«Euro fort» : la pression politique monte sur la BCE
«Nous retrouvons des niveaux pas connus depuis
2011», a reconnu mardi à Paris Pierre Moscovici, déplorant à mots couverts que
l'euro ait atteint 1,38 dollar il y a une semaine. Une augmentation de 8 %
depuis mars. Quant à Arnaud Montebourg, il plaide désormais pour
«une dévaluation légère nécessaire pour le made in France». «Si l'euro était
dévalué de 10 %, c'est-à-dire de 13 centimes - ce n'est pas la mère à
boire -, nous gagnerions 150.000 emplois supplémentaires», a insisté le
ministre du Redressement productif sur Canal +.
De tels propos laissent penser que ce sont les
États qui décideraient du cours des marchés. «Il n'y a que Paris pour penser
qu'on vit encore dans un univers de taux de changes fixes», commente-t-on à
Francfort, siège de la BCE. Mais sur le fond, l'analyse française rencontre des
soutiens en Europe. «L'euro est désormais la devise la plus forte du monde
vis-à-vis du dollar, du renminbi (l'autre nom du yuan, NDLR), de la livre, du
franc suisse», a déploré mardi le ministre italien de l'Économie,Fabrizio Saccomanni, dans une interview au Financial Times . Il appelle indirectement à
une baisse des taux de la BCE: «Si je comprends les marchés, ils en appellent à
des gestes concrets à un moment donné.»
Ambiguïté de la BCE
Mario Draghi va-t-il reprendre à son compte les
mots que ses deux prédécesseurs ont tour à tour prononcés, mais que l'on n'a
jamais encore entendus dans sa bouche? «En ce qui concerne la monnaie, je suis
à l'évidence M. Euro», avait déclaré en 2004 Jean-Claude Trichet, qui voulait marquer son
territoire vis-à-vis de Jean-Claude Juncker, alors président de
l'Eurogroupe (qui réunit les ministres de l'Économie).
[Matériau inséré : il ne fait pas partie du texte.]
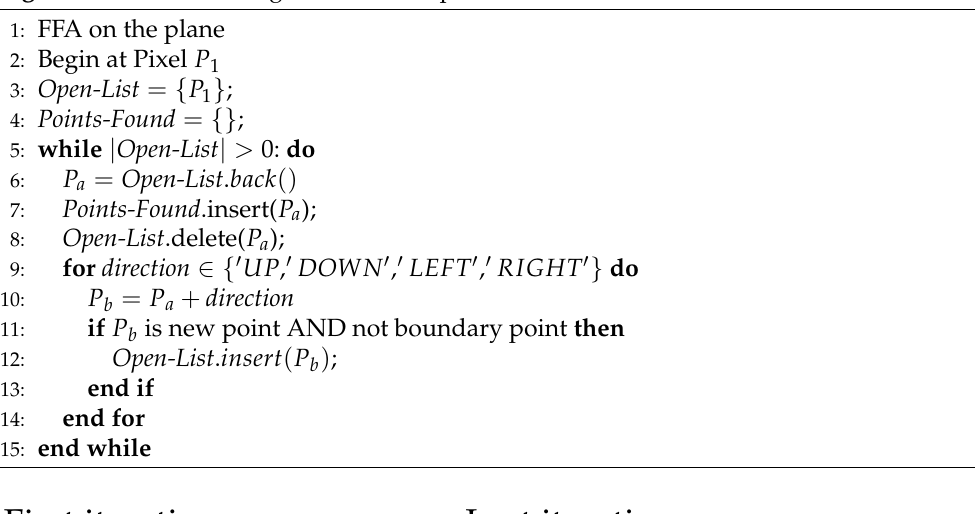
Algorithm 1 Flood Fill algorithm on the plane.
Wim Duisemberg, le
premier président de la BCE, avait été tout aussi clair, «M. Euro, c'est moi»,
alors que la monnaie européenne était très faible, à 0,84 dollar à l'automne
2000.
L e taux de change est important pour la croissance
et la stabilité des prix, et nous sommes certainement attentifs à ses
évolutions
Mario Draghi, président de la BCE
Tout en étant considéré unanimement comme le
sauveur de l'euro depuis sa déclaration de Londres de juillet 2012, Mario
Draghi est toujours resté dans l'ambiguïté pour ce qui est du cours de la
devise européenne. «Le taux de change est important pour la croissance et la
stabilité des prix, et nous sommes certainement attentifs à ses évolutions»,
avait-il déclaré il y a un mois à Paris, lors de la réunion des gouverneurs. La
doctrine de la banque centrale selon laquelle «le taux de change est important
mais (…) n'est pas un objectif de notre politique» pourrait-elle évoluer?
Plus que les appels des capitales, plus ou moins
récurrents, surtout du côté français, la vraie nouveauté est d'un autre ordre.
Comme le confie un gouverneur de la BCE, le haut niveau de l'euro «est un vrai
problème qui complique la tâche de la BCE car cela nous éloigne de notre
objectif d'inflation». Plus l'euro est cher, notamment vis-à-vis du dollar,
plus l'inflation est basse dans la zone euro. Or elle est tombée à 0,7 %
sur un an, selon les chiffres publiés la semaine dernière par Eurostat. Très
loin de l'objectif officiel de 2 % de la BCE.
Cette dernière se doit donc d'agir, non pas pour
faciliter la vie des exportateurs français ou italiens, mais pour remplir son
propre mandat qui est la stabilité des prix, aujourd'hui menacée par le bas du
fait de la surévaluation de l'euro.
Une nouvelle baisse des taux directeurs,
actuellement de 0,5 %? Un programme supplémentaire de liquidités à long terme
(LTRO), pour les banques? À une
écrasante majorité, le panel d'économistes de marchés consultés par l'agence
Reuters n'attend pas d'annonce nouvelle sur ces deux points «techniques». En
revanche, «super Mario» est très attendu sur la doctrine vis-à-vis du taux de
change de l'euro, plus que jamais au cœur de la politique monétaire de la BCE0
Pour son deuxième anniversaire à la tête de la BCE, la Banque centrale
européenne, Mario Draghi, qui préside aujourd'hui à
Francfort la réunion mensuelle des gouverneurs, est très attendu sur le sujet
qui préoccupe à Paris comme à Rome:l'euro trop fort.